According to the box, it was engineered in conjunction with “Komodo Food Truck” which stands for “Dangerously Good Food” and “a gourmet experience like no other.”
Per my Google searching, “Komodo Food Truck” is “a real thing,” but good lord, I’m not sure how they’d ever be okay with such a lackluster representation of their brand. (Oh, well, money.)
This thing was garbage, plain and simple. Oh sure, it looked fine from the outside—normal-ass Pocket proceedings. Inside, however, lurked an adventurous mush that appeared to be some sort of miser’s answer to beef stew. There were carrots — lots of them — and a few disingenuous peas, and some brown paste. I saw a few errant specks of “angus beef” but that seriously could’ve been my imagination. Because I didn’t taste them.
Instead, I tasted sweet, crunchy carrots and a dull hint of heat (the box brags that there are jalapenos involved). Point being, this thing tasted like a warm mass of microwaved newspaper that your grandmother spit out her mostly-eaten piece of grape hard candy into. It was grotesquely sugary and there was but a singular beef to be found.

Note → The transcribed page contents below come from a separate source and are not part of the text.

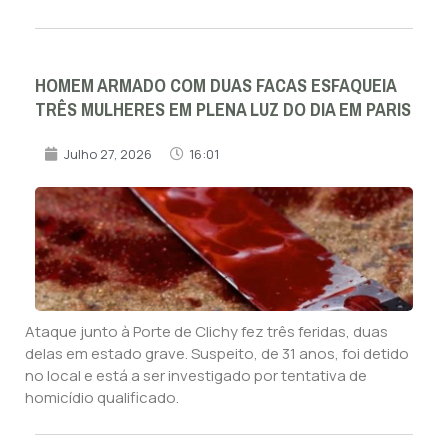
HOMEM ARMADO COM DUAS FACAS ESFAQUEIA
TRÊS MULHERES EM PLENA LUZ DO DIA EM PARIS
Julho 27, 2026
16:01
Ataque junto à Porte de Clichy fez três feridas, duas
delas em estado grave. Suspeito, de 31 anos, foi detido
no local e está a ser investigado por tentativa de
homicídio qualificado.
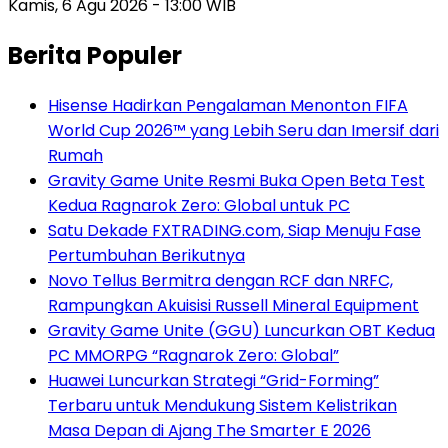
Kamis, 6 Agu 2026 - 13:00 WIB
Berita Populer
Hisense Hadirkan Pengalaman Menonton FIFA
World Cup 2026™ yang Lebih Seru dan Imersif dari
Rumah
Gravity Game Unite Resmi Buka Open Beta Test
Kedua Ragnarok Zero: Global untuk PC
Satu Dekade FXTRADING.com, Siap Menuju Fase
Pertumbuhan Berikutnya
Novo Tellus Bermitra dengan RCF dan NRFC,
Rampungkan Akuisisi Russell Mineral Equipment
Gravity Game Unite (GGU) Luncurkan OBT Kedua
PC MMORPG “Ragnarok Zero: Global”
Huawei Luncurkan Strategi “Grid-Forming”
Terbaru untuk Mendukung Sistem Kelistrikan
Masa Depan di Ajang The Smarter E 2026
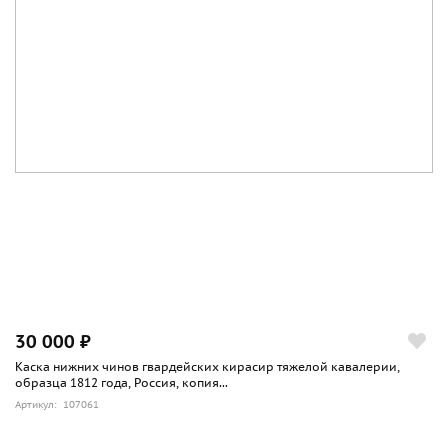
30 000 ₽
Каска нижних чинов гвардейских кирасир тяжелой кавалерии,
образца 1812 года, Россия, копия...
Артикул: 107061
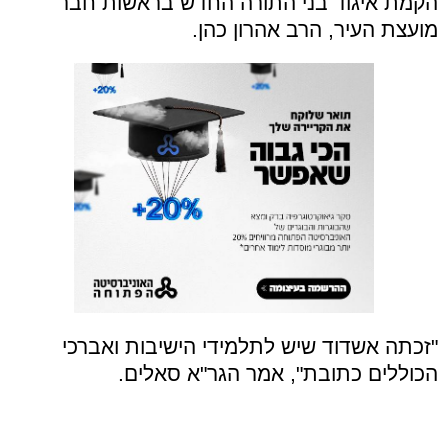
הקמת איגוד בני התורה החדש בראשות חבר
מועצת העיר, הרב אהרון כהן.
"זכתה אשדוד שיש לתלמידי הישיבות ואברכי
הכוללים כתובת", אמר הגר"א סאלים.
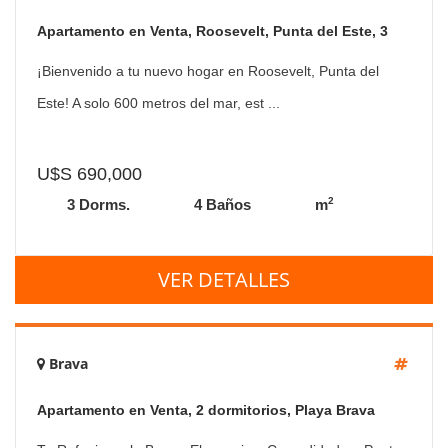
Apartamento en Venta, Roosevelt, Punta del Este, 3
Dormitorios.
¡Bienvenido a tu nuevo hogar en Roosevelt, Punta del
Este! A solo 600 metros del mar, est ...
U$S 690,000
2
3 Dorms.
4 Baños
m
VER DETALLES
Brava
Apartamento en Venta, 2 dormitorios, Playa Brava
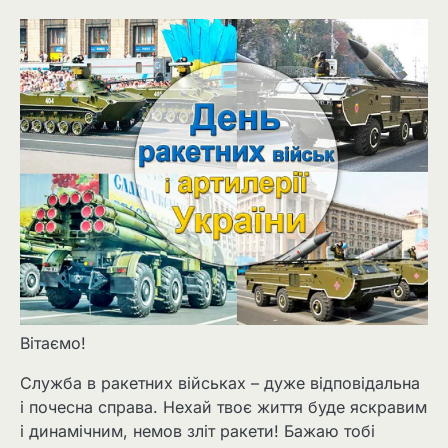
Вітаємо!
Служба в ракетних військах – дуже відповідальна
і почесна справа. Нехай твоє життя буде яскравим
і динамічним, немов зліт ракети! Бажаю тобі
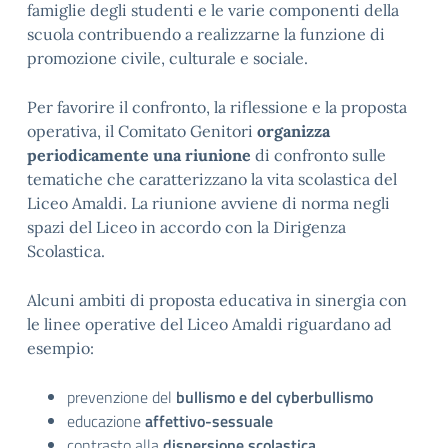
famiglie degli studenti e le varie componenti della
scuola contribuendo a realizzarne la funzione di
promozione civile, culturale e sociale.
Per favorire il confronto, la riflessione e la proposta
operativa, il Comitato Genitori
organizza
periodicamente una riunione
di confronto sulle
tematiche che caratterizzano la vita scolastica del
Liceo Amaldi. La riunione avviene di norma negli
spazi del Liceo in accordo con la Dirigenza
Scolastica.
Alcuni ambiti di proposta educativa in sinergia con
le linee operative del Liceo Amaldi riguardano ad
esempio:
prevenzione del
bullismo e del cyberbullismo
educazione
affettivo-sessuale
contrasto alla
dispersione scolastica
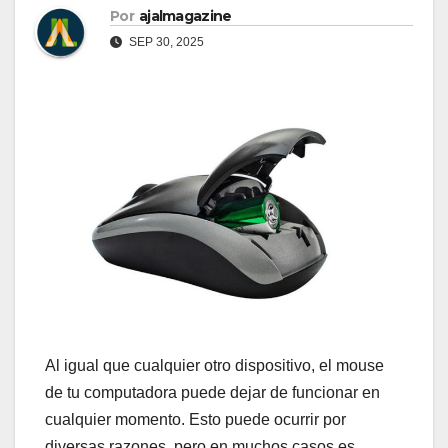
Por
ajalmagazine
SEP 30, 2025
Al igual que cualquier otro dispositivo, el mouse
de tu computadora puede dejar de funcionar en
cualquier momento. Esto puede ocurrir por
diversas razones, pero en muchos casos es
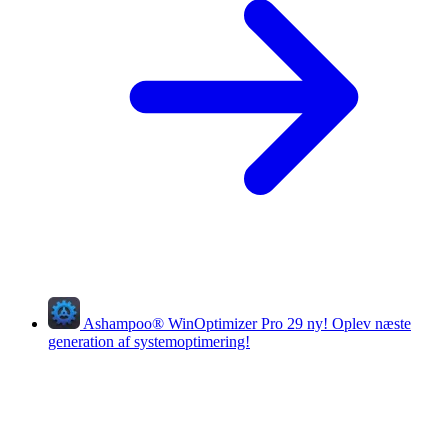
Ashampoo
®
WinOptimizer Pro 29
ny!
Oplev næste
generation af systemoptimering!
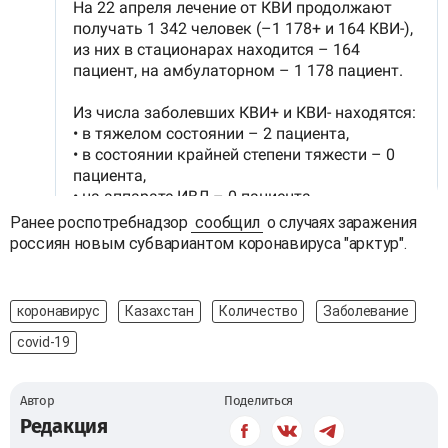
Ранее роспотребнадзор
сообщил
о случаях заражения
россиян новым субвариантом коронавируса "арктур".
коронавирус
Казахстан
Количество
Заболевание
covid-19
Автор
Поделиться
Редакция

And really, is that what we want in a Hot Pocket?
Because I thought we demanded better.
But maybe that’s today’s thinking, really. This…entitlement. Maybe I’m viewing this through the lens of a modern man who knows that Milli Vanilli was a grand disappointment, that Pumps won’t make me a better basketball player, and that SNL maybe hasn’t been funny ever. (Or, for arguments sake, it’s funnier than ever and the era we fondly remember was actually mostly pretty bad, save a handful of sketches.)
Anyway, don’t buy this Hot Pocket if you see it loitering. Holy shit, it’s bad and you’ll regret it.
(Nutrition Facts – 1 Pocket – 290 calories, 110 calories from fat, 12 grams of fat, 6 grams of saturated fat, 0 grams of trans fat, 10 milligrams of cholesterol, 500 milligrams of sodium, 40 grams of carbohydrates, 1 gram of fiber, 6 grams of sugar, and 5 grams of protein.)
Purchased Price: $2.00 (on sale)
Size: 2 sandwiches
Purchased at: Hy-Vee
Rating: 2 out of 10
Pros: Um, nostalgia? Cheap. Sega Genesis.
Cons: Microwaved awfulness. 63rd best Hot Pocket. Grandma’s hard candy. Carrot City.